***** GIVEN ENTRIES
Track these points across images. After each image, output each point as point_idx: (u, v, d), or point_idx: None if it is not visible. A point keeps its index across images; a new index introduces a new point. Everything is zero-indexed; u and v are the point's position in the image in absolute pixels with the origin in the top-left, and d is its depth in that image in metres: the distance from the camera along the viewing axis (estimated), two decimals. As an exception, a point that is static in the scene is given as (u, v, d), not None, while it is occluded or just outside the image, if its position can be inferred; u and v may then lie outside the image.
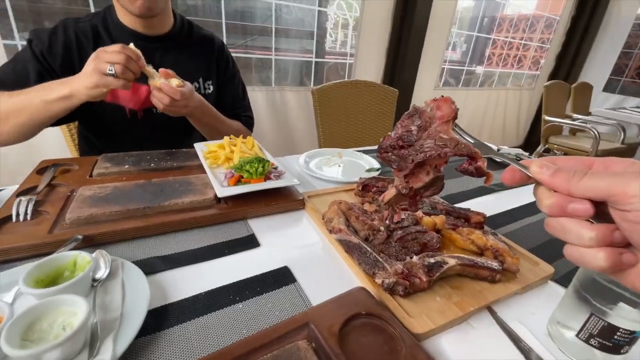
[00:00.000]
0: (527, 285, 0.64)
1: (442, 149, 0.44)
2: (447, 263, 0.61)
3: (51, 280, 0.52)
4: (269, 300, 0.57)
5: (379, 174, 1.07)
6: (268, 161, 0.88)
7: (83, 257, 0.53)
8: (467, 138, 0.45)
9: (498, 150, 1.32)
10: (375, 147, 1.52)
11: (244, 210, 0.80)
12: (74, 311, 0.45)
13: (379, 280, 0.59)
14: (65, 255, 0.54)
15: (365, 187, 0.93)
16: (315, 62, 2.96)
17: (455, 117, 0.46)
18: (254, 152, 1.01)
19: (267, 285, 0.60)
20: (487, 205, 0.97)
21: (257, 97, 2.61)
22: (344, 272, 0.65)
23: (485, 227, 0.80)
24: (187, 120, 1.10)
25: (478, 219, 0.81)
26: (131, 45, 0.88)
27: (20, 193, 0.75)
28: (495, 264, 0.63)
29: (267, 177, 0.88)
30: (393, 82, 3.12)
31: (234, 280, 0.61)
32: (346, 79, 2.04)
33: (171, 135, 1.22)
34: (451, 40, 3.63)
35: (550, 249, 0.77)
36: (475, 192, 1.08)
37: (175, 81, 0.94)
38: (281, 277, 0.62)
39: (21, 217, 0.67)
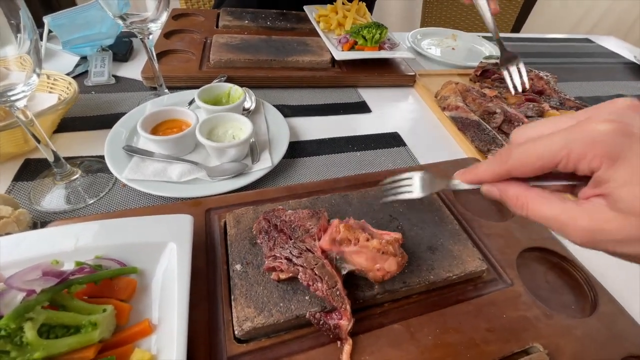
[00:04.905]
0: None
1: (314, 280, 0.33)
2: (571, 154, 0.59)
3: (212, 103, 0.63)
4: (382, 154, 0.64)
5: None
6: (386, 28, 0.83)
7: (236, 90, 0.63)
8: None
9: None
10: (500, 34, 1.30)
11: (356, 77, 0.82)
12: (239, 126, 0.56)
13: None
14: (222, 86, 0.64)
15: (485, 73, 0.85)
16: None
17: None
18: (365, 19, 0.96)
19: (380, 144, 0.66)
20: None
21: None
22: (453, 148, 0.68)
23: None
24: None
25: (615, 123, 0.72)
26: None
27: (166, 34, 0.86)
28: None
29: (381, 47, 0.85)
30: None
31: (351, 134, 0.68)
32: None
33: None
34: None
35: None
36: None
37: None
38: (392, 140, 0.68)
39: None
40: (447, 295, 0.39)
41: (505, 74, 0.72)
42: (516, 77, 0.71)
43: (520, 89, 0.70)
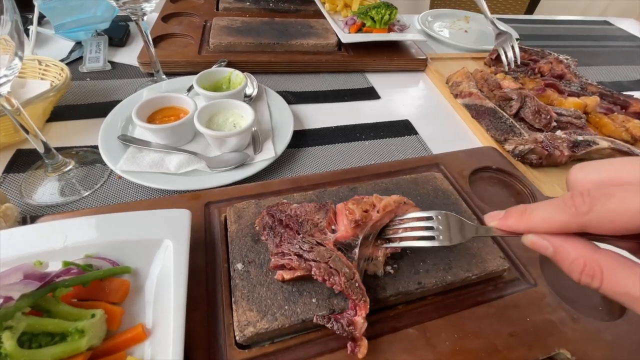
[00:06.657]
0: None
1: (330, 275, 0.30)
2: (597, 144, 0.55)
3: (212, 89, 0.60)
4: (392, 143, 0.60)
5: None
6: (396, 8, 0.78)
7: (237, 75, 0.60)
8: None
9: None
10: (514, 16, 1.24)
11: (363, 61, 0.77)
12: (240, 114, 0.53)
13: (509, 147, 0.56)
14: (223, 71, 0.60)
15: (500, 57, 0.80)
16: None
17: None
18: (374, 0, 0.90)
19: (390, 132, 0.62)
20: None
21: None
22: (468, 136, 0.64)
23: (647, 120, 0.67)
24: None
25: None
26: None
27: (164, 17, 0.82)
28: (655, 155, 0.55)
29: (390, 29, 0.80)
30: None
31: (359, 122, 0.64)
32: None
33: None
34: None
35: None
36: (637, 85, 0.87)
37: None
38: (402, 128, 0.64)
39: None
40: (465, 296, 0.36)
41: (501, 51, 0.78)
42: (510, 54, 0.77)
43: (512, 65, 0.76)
**********
_TASK DETAILS_: The listing above needs to be output again exactly. Don't include the pictures.

_ANSWER TO THIS TASK_:
Track these points across images. After each image, output each point as point_idx: (u, v, d), or point_idx: None if it is not visible. A point keeps its index across images; a new index introduces a new point. Everything is zero-indexed; u and v are the point's position in the image in absolute pixels with the origin in the top-left, and d is its depth in that image in metres: the distance from the camera along the viewing axis (estimated), two decimals. As an exception, a point that is static in the scene is given as (u, v, d), not None, while it is occluded or just outside the image, if its position can be inferred; u and v may then lie outside the image.
[00:00.000]
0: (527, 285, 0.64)
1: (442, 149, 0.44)
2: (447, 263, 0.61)
3: (51, 280, 0.52)
4: (269, 300, 0.57)
5: (379, 174, 1.07)
6: (268, 161, 0.88)
7: (83, 257, 0.53)
8: (467, 138, 0.45)
9: (498, 150, 1.32)
10: (375, 147, 1.52)
11: (244, 210, 0.80)
12: (74, 311, 0.45)
13: (379, 280, 0.59)
14: (65, 255, 0.54)
15: (365, 187, 0.93)
16: (315, 62, 2.96)
17: (455, 117, 0.46)
18: (254, 152, 1.01)
19: (267, 285, 0.60)
20: (487, 205, 0.97)
21: (257, 97, 2.61)
22: (344, 272, 0.65)
23: (485, 227, 0.80)
24: (187, 120, 1.10)
25: (478, 219, 0.81)
26: (131, 45, 0.88)
27: (20, 193, 0.75)
28: (495, 264, 0.63)
29: (267, 177, 0.88)
30: (393, 82, 3.12)
31: (234, 280, 0.61)
32: (346, 79, 2.04)
33: (171, 135, 1.22)
34: (451, 40, 3.63)
35: (550, 249, 0.77)
36: (475, 192, 1.08)
37: (175, 81, 0.94)
38: (281, 277, 0.62)
39: (21, 217, 0.67)
[00:04.905]
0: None
1: (314, 280, 0.33)
2: (571, 154, 0.59)
3: (212, 103, 0.63)
4: (382, 154, 0.64)
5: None
6: (386, 28, 0.83)
7: (236, 90, 0.63)
8: None
9: None
10: (500, 34, 1.30)
11: (356, 77, 0.82)
12: (239, 126, 0.56)
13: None
14: (222, 86, 0.64)
15: (485, 73, 0.85)
16: None
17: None
18: (365, 19, 0.96)
19: (380, 144, 0.66)
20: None
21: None
22: (453, 148, 0.68)
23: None
24: None
25: (615, 123, 0.72)
26: None
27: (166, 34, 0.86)
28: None
29: (381, 47, 0.85)
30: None
31: (351, 134, 0.68)
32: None
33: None
34: None
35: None
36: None
37: None
38: (392, 140, 0.68)
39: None
40: (447, 295, 0.39)
41: (505, 74, 0.72)
42: (516, 77, 0.71)
43: (520, 89, 0.70)
[00:06.657]
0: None
1: (330, 275, 0.30)
2: (597, 144, 0.55)
3: (212, 89, 0.60)
4: (392, 143, 0.60)
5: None
6: (396, 8, 0.78)
7: (237, 75, 0.60)
8: None
9: None
10: (514, 16, 1.24)
11: (363, 61, 0.77)
12: (240, 114, 0.53)
13: (509, 147, 0.56)
14: (223, 71, 0.60)
15: (500, 57, 0.80)
16: None
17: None
18: (374, 0, 0.90)
19: (390, 132, 0.62)
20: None
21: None
22: (468, 136, 0.64)
23: (647, 120, 0.67)
24: None
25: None
26: None
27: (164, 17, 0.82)
28: (655, 155, 0.55)
29: (390, 29, 0.80)
30: None
31: (359, 122, 0.64)
32: None
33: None
34: None
35: None
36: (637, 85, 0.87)
37: None
38: (402, 128, 0.64)
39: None
40: (465, 296, 0.36)
41: (501, 51, 0.78)
42: (510, 54, 0.77)
43: (512, 65, 0.76)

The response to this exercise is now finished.